The Finnish Academy of Science and Letters has a special legacy in promoting the study of folklore. As told in FFN No. 11, it was on the initiative of the founding member of the Academy, Kaarle Krohn, Professor of Folklore, that the decision was made back in 1908 to publish an international monograph series, Folklore Fellows Communications, first to serve the needs of the FF, an international union of re-searchers of folklore, which soon subsided in the turmoils of the First World War, and then as a channel for folkloristic research at large. In 1935, on the occasion of the Kalevala Centennial, the Academy established on a State donation the Kalevala Prize to be awarded triennially for the best study on the Kalevala and related subjects published in Finland during the previous three-year period.

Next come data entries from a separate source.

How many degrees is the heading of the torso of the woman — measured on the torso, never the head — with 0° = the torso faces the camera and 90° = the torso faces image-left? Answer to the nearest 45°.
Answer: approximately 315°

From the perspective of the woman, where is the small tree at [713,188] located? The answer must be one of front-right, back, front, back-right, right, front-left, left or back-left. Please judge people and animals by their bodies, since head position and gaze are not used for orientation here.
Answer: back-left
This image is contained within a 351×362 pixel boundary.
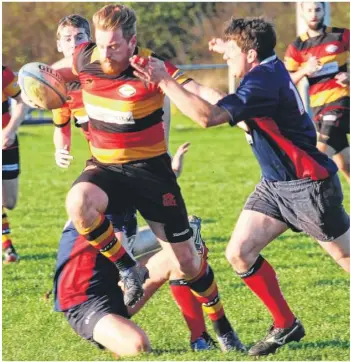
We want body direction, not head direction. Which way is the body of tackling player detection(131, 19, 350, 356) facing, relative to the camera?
to the viewer's left

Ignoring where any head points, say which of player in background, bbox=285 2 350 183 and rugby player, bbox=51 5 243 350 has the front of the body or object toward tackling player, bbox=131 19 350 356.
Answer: the player in background

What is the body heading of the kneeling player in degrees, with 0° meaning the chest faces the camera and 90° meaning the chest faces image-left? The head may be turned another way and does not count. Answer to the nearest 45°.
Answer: approximately 270°

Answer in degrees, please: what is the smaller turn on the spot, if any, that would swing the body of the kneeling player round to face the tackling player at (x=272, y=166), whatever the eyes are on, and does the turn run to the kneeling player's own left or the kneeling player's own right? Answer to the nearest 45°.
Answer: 0° — they already face them

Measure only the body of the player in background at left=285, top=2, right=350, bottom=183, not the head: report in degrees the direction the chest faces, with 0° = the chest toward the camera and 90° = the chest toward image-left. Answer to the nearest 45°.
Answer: approximately 0°

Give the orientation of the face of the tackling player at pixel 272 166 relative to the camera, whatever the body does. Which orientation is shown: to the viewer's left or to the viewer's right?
to the viewer's left
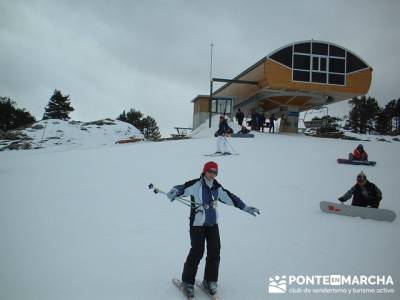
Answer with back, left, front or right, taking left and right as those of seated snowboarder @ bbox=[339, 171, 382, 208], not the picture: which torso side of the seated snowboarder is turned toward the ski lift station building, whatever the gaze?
back

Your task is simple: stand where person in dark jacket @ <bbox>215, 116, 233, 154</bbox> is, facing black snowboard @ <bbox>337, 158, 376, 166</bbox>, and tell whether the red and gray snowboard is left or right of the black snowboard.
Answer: right

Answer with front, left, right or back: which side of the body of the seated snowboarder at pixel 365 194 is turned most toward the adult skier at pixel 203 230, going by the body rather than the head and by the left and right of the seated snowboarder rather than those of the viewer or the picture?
front

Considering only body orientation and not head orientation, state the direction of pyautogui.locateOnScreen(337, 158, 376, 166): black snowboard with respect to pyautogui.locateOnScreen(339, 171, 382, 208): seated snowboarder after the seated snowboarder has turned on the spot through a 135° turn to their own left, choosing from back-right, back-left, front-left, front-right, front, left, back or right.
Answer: front-left

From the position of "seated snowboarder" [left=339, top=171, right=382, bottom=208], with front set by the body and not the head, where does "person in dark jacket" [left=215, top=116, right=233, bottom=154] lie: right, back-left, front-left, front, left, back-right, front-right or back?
back-right

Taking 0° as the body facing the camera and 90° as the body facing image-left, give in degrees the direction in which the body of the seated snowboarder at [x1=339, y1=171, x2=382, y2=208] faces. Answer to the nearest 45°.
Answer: approximately 0°
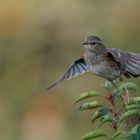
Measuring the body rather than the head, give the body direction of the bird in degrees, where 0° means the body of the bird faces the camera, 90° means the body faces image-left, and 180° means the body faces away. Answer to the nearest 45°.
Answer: approximately 45°
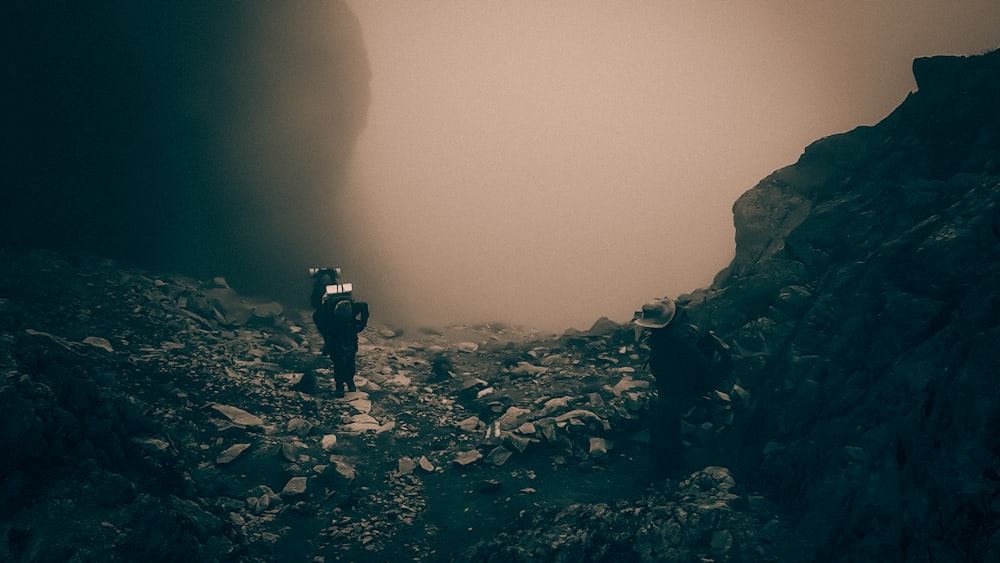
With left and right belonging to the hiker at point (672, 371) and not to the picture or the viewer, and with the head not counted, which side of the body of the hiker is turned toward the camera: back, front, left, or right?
left

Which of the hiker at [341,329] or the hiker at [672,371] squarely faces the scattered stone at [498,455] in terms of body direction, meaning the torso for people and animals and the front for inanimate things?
the hiker at [672,371]

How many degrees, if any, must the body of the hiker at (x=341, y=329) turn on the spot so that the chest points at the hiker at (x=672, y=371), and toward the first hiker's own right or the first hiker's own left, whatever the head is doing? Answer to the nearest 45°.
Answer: approximately 135° to the first hiker's own right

New developments along similar lines date from 1990, when the Academy founded the present international network of Folklore Fellows (see FFN No. 1). Alongside the continued publication of FFC and the starting of an FF Network bulletin, the focus was now laid on scholarly training courses called Folklore Fellows’ Summer Schools and on relatively small specialist conferences.

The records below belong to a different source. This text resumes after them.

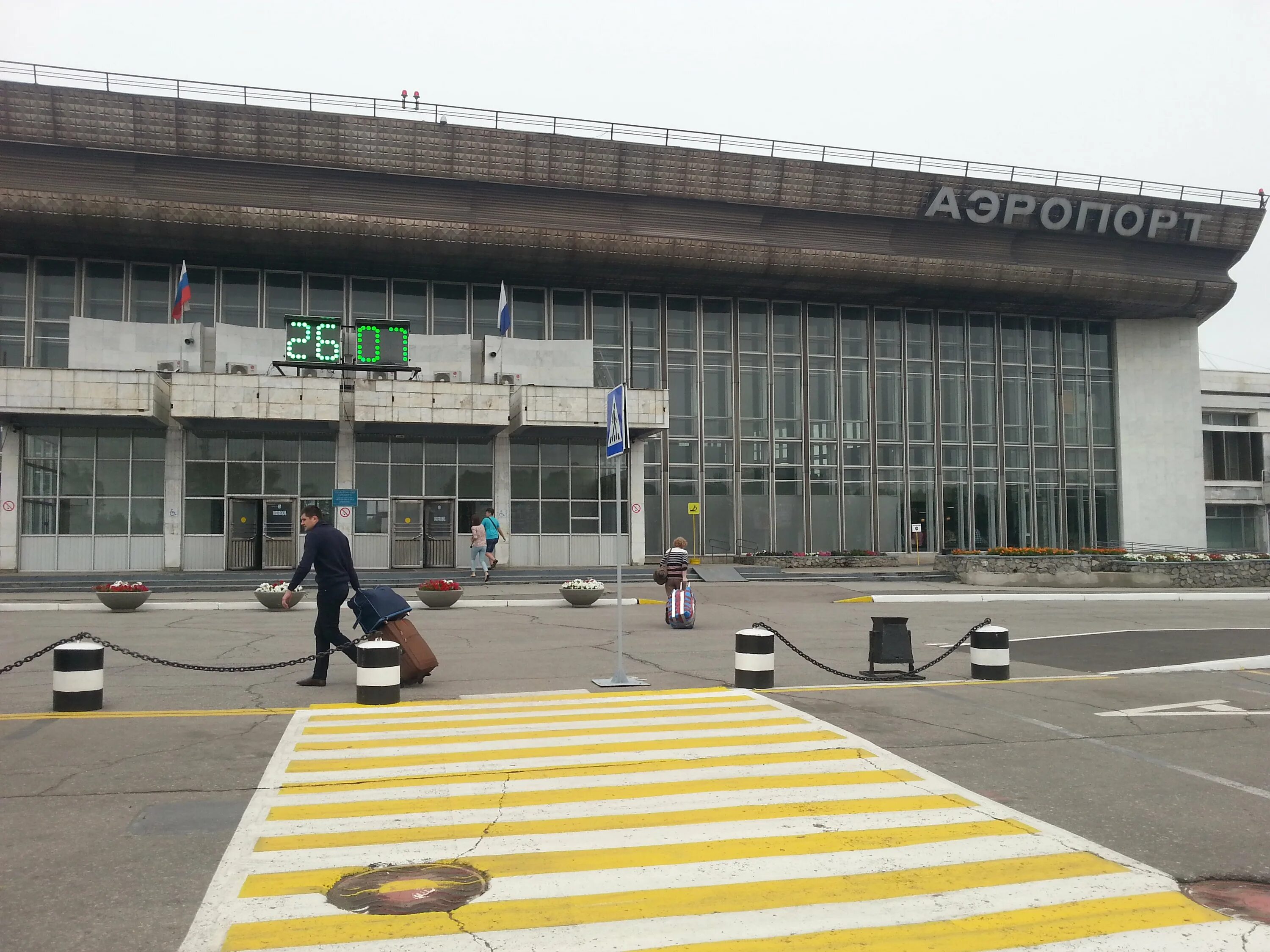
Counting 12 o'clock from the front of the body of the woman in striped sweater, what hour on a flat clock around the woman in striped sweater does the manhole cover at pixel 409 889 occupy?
The manhole cover is roughly at 6 o'clock from the woman in striped sweater.

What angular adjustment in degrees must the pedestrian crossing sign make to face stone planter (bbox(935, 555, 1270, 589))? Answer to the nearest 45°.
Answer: approximately 180°

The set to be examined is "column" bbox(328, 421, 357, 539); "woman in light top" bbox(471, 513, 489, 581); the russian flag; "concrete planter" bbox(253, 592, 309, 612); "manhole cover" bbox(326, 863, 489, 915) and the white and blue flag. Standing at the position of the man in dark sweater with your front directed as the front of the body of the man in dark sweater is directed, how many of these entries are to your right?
5

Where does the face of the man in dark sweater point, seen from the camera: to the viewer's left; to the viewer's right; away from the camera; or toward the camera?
to the viewer's left

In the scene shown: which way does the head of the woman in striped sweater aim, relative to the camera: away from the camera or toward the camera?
away from the camera

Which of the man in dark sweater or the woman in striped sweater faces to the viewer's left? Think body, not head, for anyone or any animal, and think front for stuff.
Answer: the man in dark sweater

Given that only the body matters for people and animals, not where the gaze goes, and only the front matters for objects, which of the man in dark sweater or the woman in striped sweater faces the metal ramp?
the woman in striped sweater

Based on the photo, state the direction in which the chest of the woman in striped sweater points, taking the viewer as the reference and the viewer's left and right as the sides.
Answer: facing away from the viewer

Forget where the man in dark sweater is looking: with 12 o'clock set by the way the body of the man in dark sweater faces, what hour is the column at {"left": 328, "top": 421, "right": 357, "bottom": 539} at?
The column is roughly at 3 o'clock from the man in dark sweater.

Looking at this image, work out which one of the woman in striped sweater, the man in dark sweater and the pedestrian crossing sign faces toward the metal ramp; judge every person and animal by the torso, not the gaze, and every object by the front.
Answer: the woman in striped sweater

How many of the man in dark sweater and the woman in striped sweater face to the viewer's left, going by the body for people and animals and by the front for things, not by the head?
1

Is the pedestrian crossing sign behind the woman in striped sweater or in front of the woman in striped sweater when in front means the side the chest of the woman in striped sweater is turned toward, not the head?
behind

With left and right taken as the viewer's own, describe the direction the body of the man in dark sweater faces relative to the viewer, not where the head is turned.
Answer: facing to the left of the viewer

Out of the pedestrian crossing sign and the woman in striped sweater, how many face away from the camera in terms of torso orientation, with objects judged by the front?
1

Research on oral epics and the emergence of tradition-based epics, of which the Kalevala is an interesting example, partly because its source history is so accurately known, gained new impetus in 1985, when the 150th anniversary of the Kalevala brought epic scholars together from all parts of the world. This trend has continued, for example, through workshops organized mainly at Turku University during 1991-96 for top epic scholars by Folklore Fellows in Oral Epics, a network of about 70 researchers.

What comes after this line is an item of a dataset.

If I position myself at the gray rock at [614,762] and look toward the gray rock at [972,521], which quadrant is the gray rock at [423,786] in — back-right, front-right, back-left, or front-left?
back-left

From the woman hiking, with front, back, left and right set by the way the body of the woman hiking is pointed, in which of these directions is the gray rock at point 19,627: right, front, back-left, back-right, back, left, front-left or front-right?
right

On September 2, 1996 the Board of the Academia Scientiarum Fennica took a step to explore the possibility of a Kalevala Institute which would pool the international efforts of three actors in the field of Kalevala-related research, namely, the Kalevala Society, the Finnish Literature Society and the Academia Scientiarum Fennica, in collaboration with Finnish universities having research on oral and semiliterary epics in their programme. A committee consisting of re-presentatives of these societies and universities is in the making and the year 1997 is reserved for planning. Among the urgent tasks is the preparation of a conference on the occasion of the 150th anniversary of the New Kalevala in 1999. The focus will be on international partners and relations in the comparative study of the Kalevala and other tradition-based epics as well as oral epics in general. FF Network will report on the development of this and other initiatives taken by the Kalevala Institute.